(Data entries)
★ ★ ★ ★
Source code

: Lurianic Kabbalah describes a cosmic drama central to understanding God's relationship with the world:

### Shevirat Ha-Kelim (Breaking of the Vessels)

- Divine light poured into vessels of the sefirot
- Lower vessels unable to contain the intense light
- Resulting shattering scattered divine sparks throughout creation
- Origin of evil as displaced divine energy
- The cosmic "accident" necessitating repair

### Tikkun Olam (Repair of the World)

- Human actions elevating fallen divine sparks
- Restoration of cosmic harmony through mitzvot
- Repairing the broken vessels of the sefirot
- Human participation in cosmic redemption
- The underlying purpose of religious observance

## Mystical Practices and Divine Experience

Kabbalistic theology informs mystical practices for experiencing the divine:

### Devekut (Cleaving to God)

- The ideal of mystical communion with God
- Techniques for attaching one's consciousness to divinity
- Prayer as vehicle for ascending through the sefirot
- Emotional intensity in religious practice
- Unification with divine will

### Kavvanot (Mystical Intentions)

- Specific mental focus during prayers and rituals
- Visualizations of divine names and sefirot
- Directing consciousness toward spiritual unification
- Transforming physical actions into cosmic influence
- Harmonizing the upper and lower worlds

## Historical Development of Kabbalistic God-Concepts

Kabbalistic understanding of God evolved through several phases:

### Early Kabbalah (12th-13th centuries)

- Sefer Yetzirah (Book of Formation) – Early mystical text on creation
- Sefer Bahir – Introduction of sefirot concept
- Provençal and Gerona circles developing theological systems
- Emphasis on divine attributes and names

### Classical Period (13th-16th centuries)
★ ★ ★ ★
### Task goal
Reproduce each item verbatim, keeping every line in its original order.

### Answer to the problem
Source code

: Lurianic Kabbalah describes a cosmic drama central to understanding God's relationship with the world:

### Shevirat Ha-Kelim (Breaking of the Vessels)

- Divine light poured into vessels of the sefirot
- Lower vessels unable to contain the intense light
- Resulting shattering scattered divine sparks throughout creation
- Origin of evil as displaced divine energy
- The cosmic "accident" necessitating repair

### Tikkun Olam (Repair of the World)

- Human actions elevating fallen divine sparks
- Restoration of cosmic harmony through mitzvot
- Repairing the broken vessels of the sefirot
- Human participation in cosmic redemption
- The underlying purpose of religious observance

## Mystical Practices and Divine Experience

Kabbalistic theology informs mystical practices for experiencing the divine:

### Devekut (Cleaving to God)

- The ideal of mystical communion with God
- Techniques for attaching one's consciousness to divinity
- Prayer as vehicle for ascending through the sefirot
- Emotional intensity in religious practice
- Unification with divine will

### Kavvanot (Mystical Intentions)

- Specific mental focus during prayers and rituals
- Visualizations of divine names and sefirot
- Directing consciousness toward spiritual unification
- Transforming physical actions into cosmic influence
- Harmonizing the upper and lower worlds

## Historical Development of Kabbalistic God-Concepts

Kabbalistic understanding of God evolved through several phases:

### Early Kabbalah (12th-13th centuries)

- Sefer Yetzirah (Book of Formation) – Early mystical text on creation
- Sefer Bahir – Introduction of sefirot concept
- Provençal and Gerona circles developing theological systems
- Emphasis on divine attributes and names

### Classical Period (13th-16th centuries)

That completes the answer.